Japanese physician and infectious diseases expert at Kobe University

Kentaro Iwata (岩田 健太郎, Iwata Kentarō) is a Japanese physician, professor and infectious diseases expert at Kobe University.

==Career==
After his graduation from the Shimane Medical University (present-day Medical Faculty of Shimane University) in 1997, Iwata became a medical intern worked at Okinawa Prefectural Chubu Hospital. In the next year, he became a medical intern worked at St. Luke's Roosevelt Hospital of Columbia University.

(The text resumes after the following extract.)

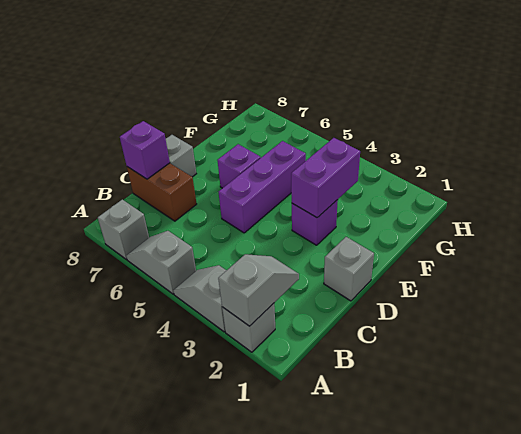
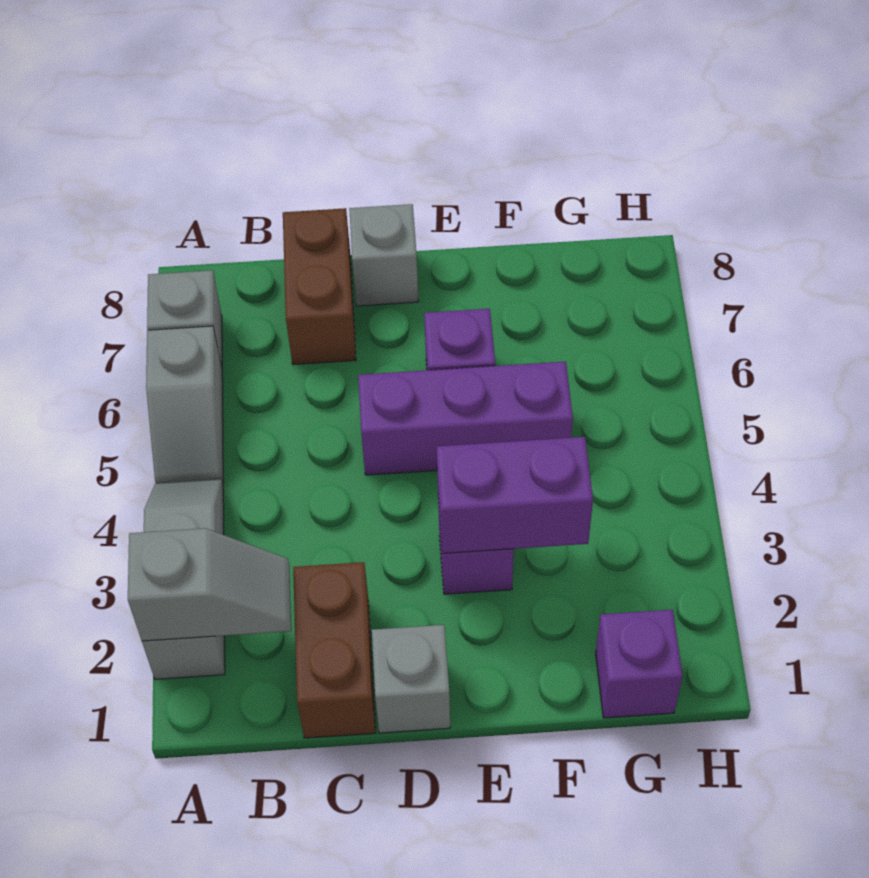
grey slope A5:A6 level 1 top 5 -> grey slope A5:A6 level 1 top 6
none -> brown brick C1:C2 level 1
purple brick C8 level 2 -> purple brick G1 level 1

Iwata started his career as an internist at Mount Sinai Beth Israel in 2001. In 2004, he returned to Japan and hired by Kameda Medical Center, he was appointed the head of Division of Infectious Disease, head of Comprehensive Medical Infectious Diseases. Since 2008 he served as Clinical Department Head Professor of Kobe University.

==COVID-19 outbreak==

During the COVID-19 pandemic in Japan, the cruise ship Diamond Princess was quarantined in the Port of Yokohama in Japan. Iwata strongly criticised the management of the situation in two widely circulated YouTube videos published on 18 February. In videos, he described the conditions of quarantined Diamond Princess as "completely chaotic", and called the ship a "COVID-19 mill". Iwata briefly gained physical access to the ship, saying he observed no infection control measures in place. After being "kicked off" the ship after and then voluntarily quarantining himself, he stated "we have to do something about this cruise. We have to help people inside the ship." On 20 February, he deleted the videos himself, and said "there is no need for further discussing this". He also denied he had been pressured to delete the videos.

In April 2020 he expressed pessimism that the Olympics could be held in 2021.